Handling Missing Data in Machine Learning
Learn practical techniques to handle missing values in your datasets effectively.
Handling Missing Data in Machine Learning
Real-world data is messy. Missing values are everywhere. Here's how to deal with them.
Why Data Goes Missing
- User didn't fill a form field
- Sensor malfunction
- Data corruption
- Feature didn't exist before a certain date
- Intentionally not collected
First: Understand Your Missing Data
import pandas as pd
# Check missing values
df.isnull().sum()
# Percentage missing per column
(df.isnull().sum() / len(df)) * 100
# Visualize
import seaborn as sns
sns.heatmap(df.isnull(), cbar=True)
Types of Missingness
MCAR (Missing Completely At Random)
No pattern.
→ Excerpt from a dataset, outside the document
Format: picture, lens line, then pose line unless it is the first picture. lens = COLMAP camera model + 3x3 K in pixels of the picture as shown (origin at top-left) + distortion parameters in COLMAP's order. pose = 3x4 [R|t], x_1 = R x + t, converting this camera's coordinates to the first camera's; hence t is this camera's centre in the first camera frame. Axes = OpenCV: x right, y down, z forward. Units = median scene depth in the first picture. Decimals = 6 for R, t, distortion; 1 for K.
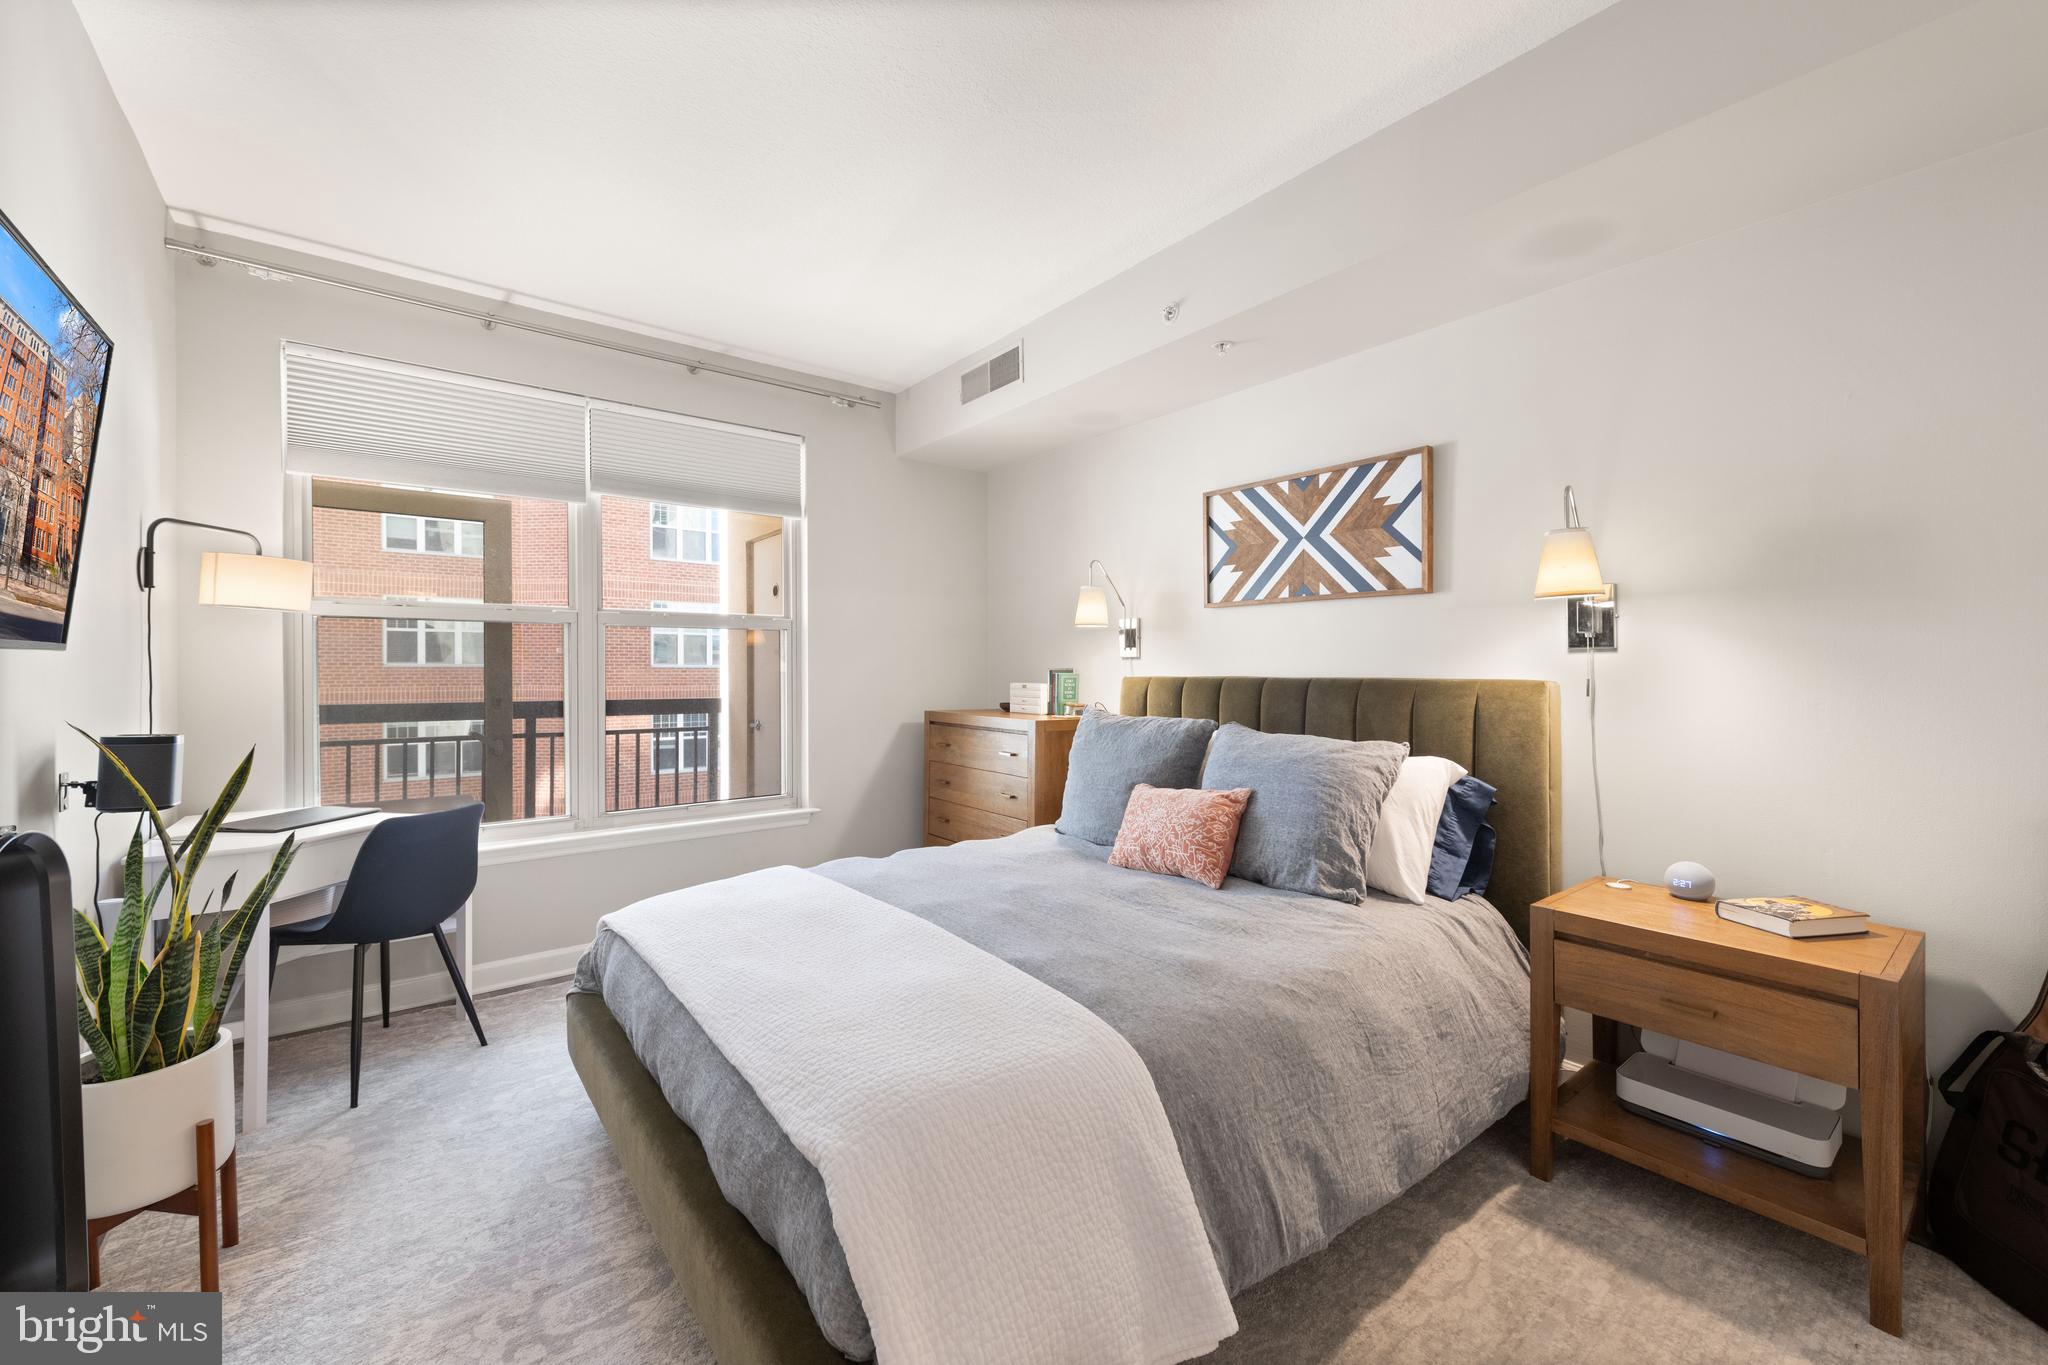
lens RADIAL K [[811.3, 0, 1031.5], [0, 811.3, 672.6], [0, 0, 1]] dist [0.014162, -0.003029]
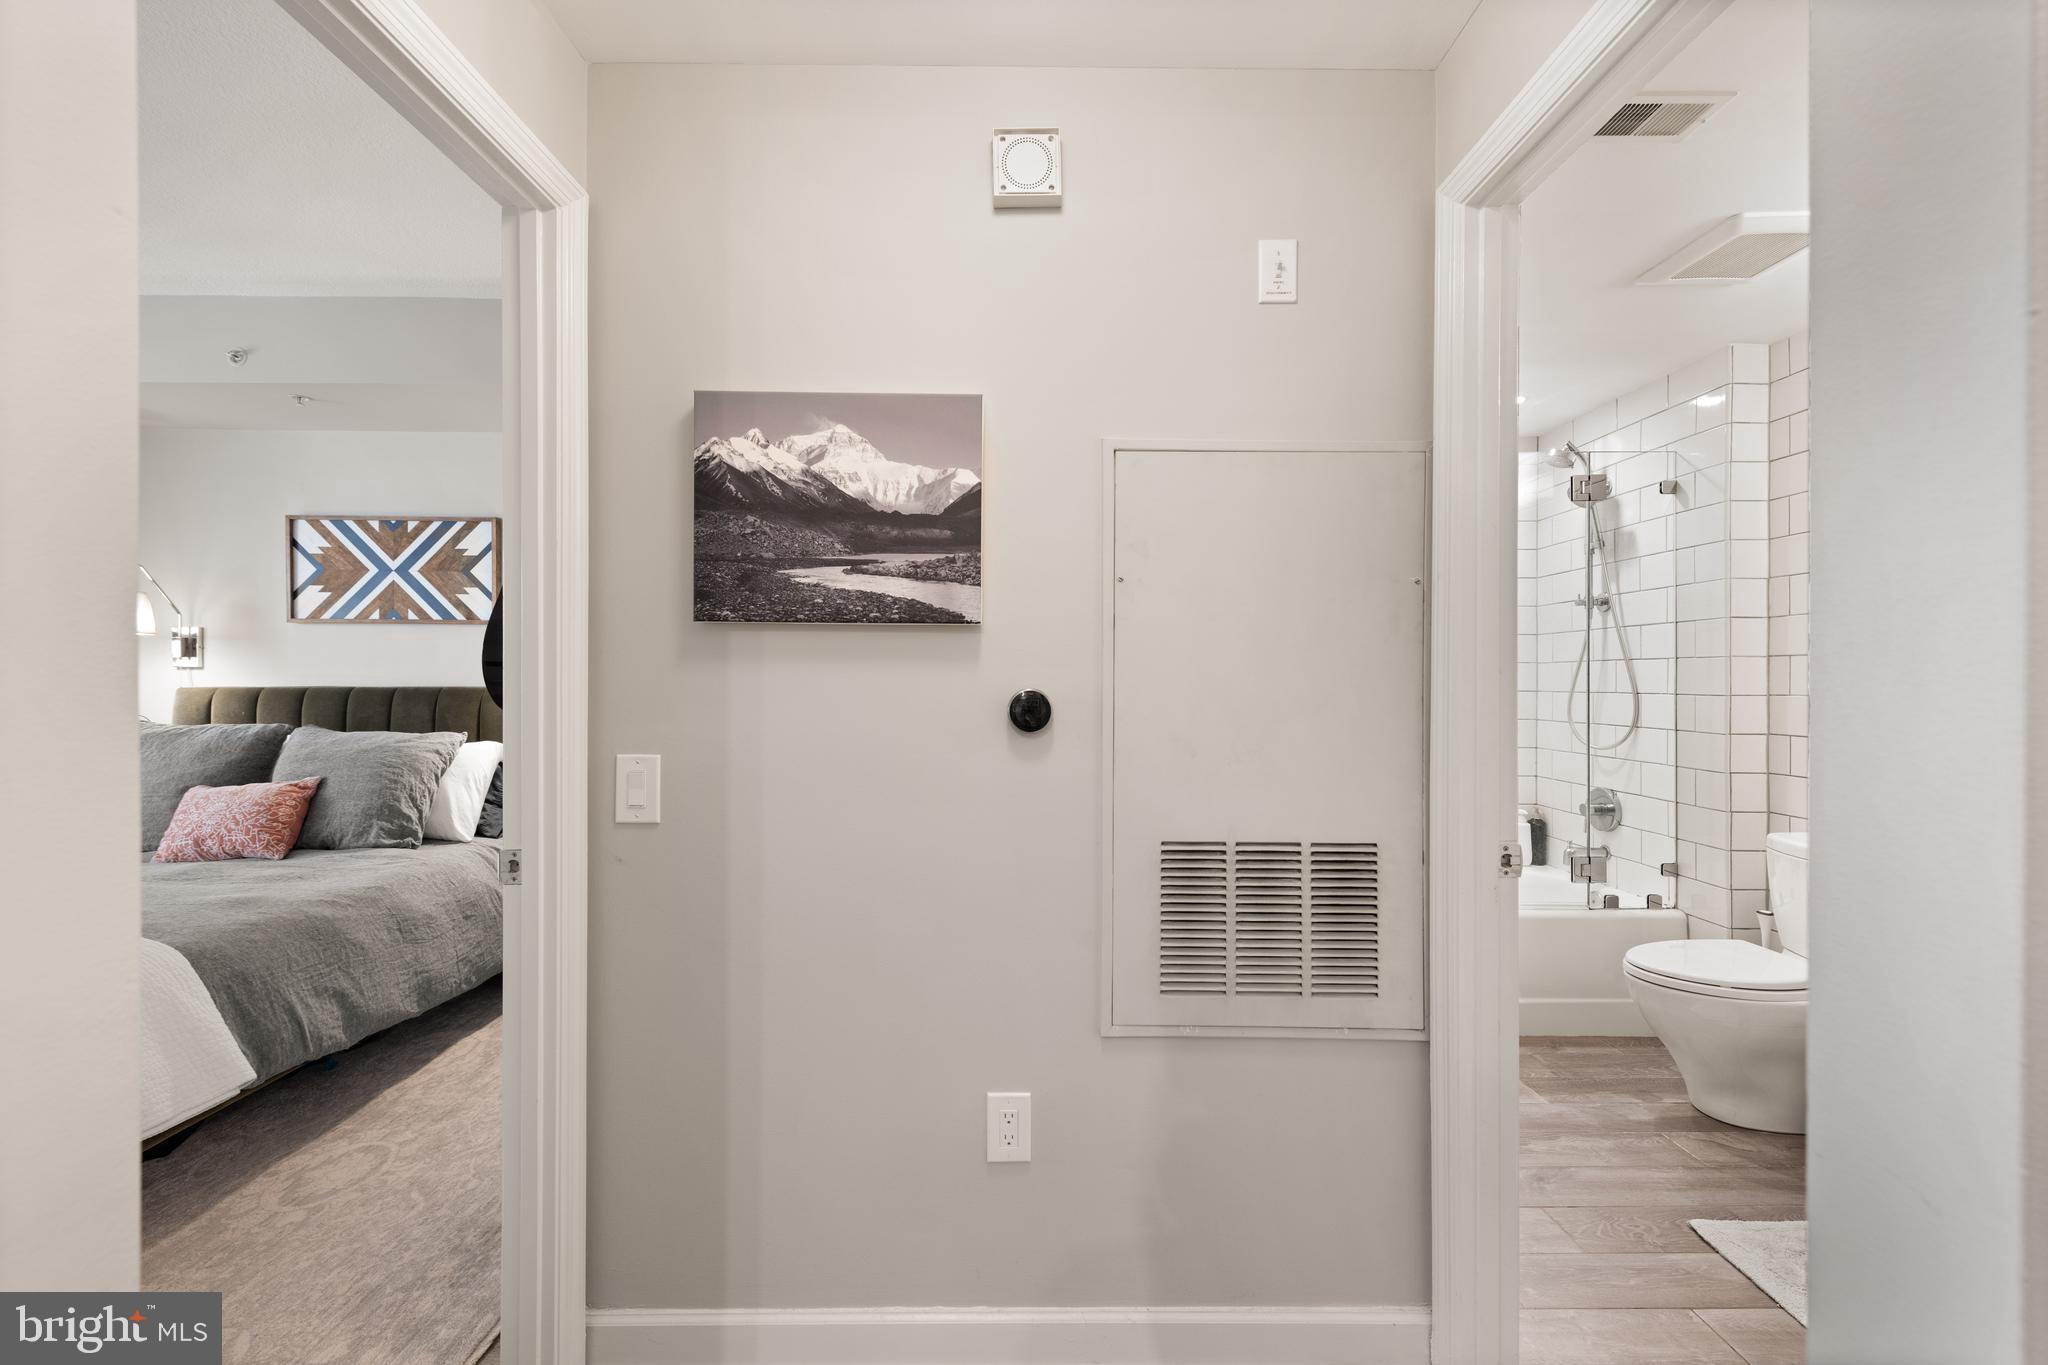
lens RADIAL K [[811.3, 0, 1024.2], [0, 811.3, 678.5], [0, 0, 1]] dist [0.014162, -0.003029]
pose [[0.619618, 0.005129, 0.784887, -0.038590], [0.000883, 0.999973, -0.007231, 0.003694], [-0.784903, 0.005173, 0.619597, -0.522587]]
Random chance.
Example: Survey responses lost in mail.
MAR (Missing At Random)
Missing depends on OTHER observed variables.
Example: Men less likely to report weight (but you know gender).
MNAR (Missing Not At Random)
Missing depends on the MISSING value itself.
Example: High earners don't report income.
Why it matters: MNAR is hardest to handle correctly.
Strategy 1: Delete
Delete Rows
df_clean = df.dropna() # Remove any row with missing values
df_clean = df.dropna(subset=['important_column']) # Only check specific columns
Use when:
- Very few missing values (<5%)
- Large dataset (can afford to lose rows)
- Data is MCAR
Don't use when:
- Many missing values
- Missingness has a pattern
Delete Columns
# Remove columns with >50% missing
threshold = 0.5
df_clean = df.dropna(axis=1, thresh=len(df) * (1 - threshold))
Use when:
- Column is mostly missing
- Column isn't important
Strategy 2: Impute (Fill In)
Simple Imputation
from sklearn.impute import SimpleImputer
# Numerical: fill with mean or median
imputer = SimpleImputer(strategy='mean') # or 'median'
X_imputed = imputer.fit_transform(X)
# Categorical: fill with most frequent
imputer = SimpleImputer(strategy='most_frequent')
X_imputed = imputer.fit_transform(X)
Mean vs Median:
- Mean: Good for normal distribution
- Median: Better with outliers
Constant Value
imputer = SimpleImputer(strategy='constant', fill_value=0)
Pandas Methods
# Forward fill (use previous value)
df['col'].fillna(method='ffill')
# Backward fill
df['col'].fillna(method='bfill')
# Fill with specific value
df['col'].fillna(df['col'].median())
Strategy 3: Advanced Imputation
KNN Imputation
from sklearn.impute import KNNImputer
imputer = KNNImputer(n_neighbors=5)
X_imputed = imputer.fit_transform(X)
Uses K nearest similar samples to estimate missing values.
Iterative Imputation (MICE)
from sklearn.experimental import enable_iterative_imputer
from sklearn.impute import IterativeImputer
imputer = IterativeImputer(max_iter=10)
X_imputed = imputer.fit_transform(X)
Models each feature as a function of other features. Iterates until convergence.
Strategy 4: Add Missing Indicator
Sometimes "missing" is information itself!
from sklearn.impute import SimpleImputer, MissingIndicator
from sklearn.pipeline import FeatureUnion
# Combine imputation + missing indicator
transformer = FeatureUnion([
('imputer', SimpleImputer(strategy='mean')),
('indicator', MissingIndicator())
])
X_transformed = transformer.fit_transform(X)
# Now includes original features (imputed) + binary missing indicators
Practical Guidelines
| Missing % | Recommendation |
|---|---|
| <5% | Simple imputation or deletion |
| 5-25% | Imputation (consider indicator) |
| 25-50% | Advanced imputation + indicator |
| >50% | Consider dropping column |
Important: Fit on Train Only!
from sklearn.model_selection import train_test_split
X_train, X_test, y_train, y_test = train_test_split(X, y, test_size=0.2)
imputer = SimpleImputer(strategy='median')
X_train_imputed = imputer.fit_transform(X_train) # Fit on train
X_test_imputed = imputer.transform(X_test) # Transform test
Don't let test data influence imputation values!
Quick Decision Guide
Missing values?
│
├─ <5%? → Delete rows or simple imputation
│
├─ Numerical?
│ ├─ Has outliers? → Median
│ └─ No outliers? → Mean or KNN
│
└─ Categorical?
└─ Most frequent or new category "Missing"
Key Takeaway
There's no perfect solution. The best approach depends on:
- How much data is missing
- Why it's missing
- Your model's sensitivity to imputation
Always document your choices and test different approaches!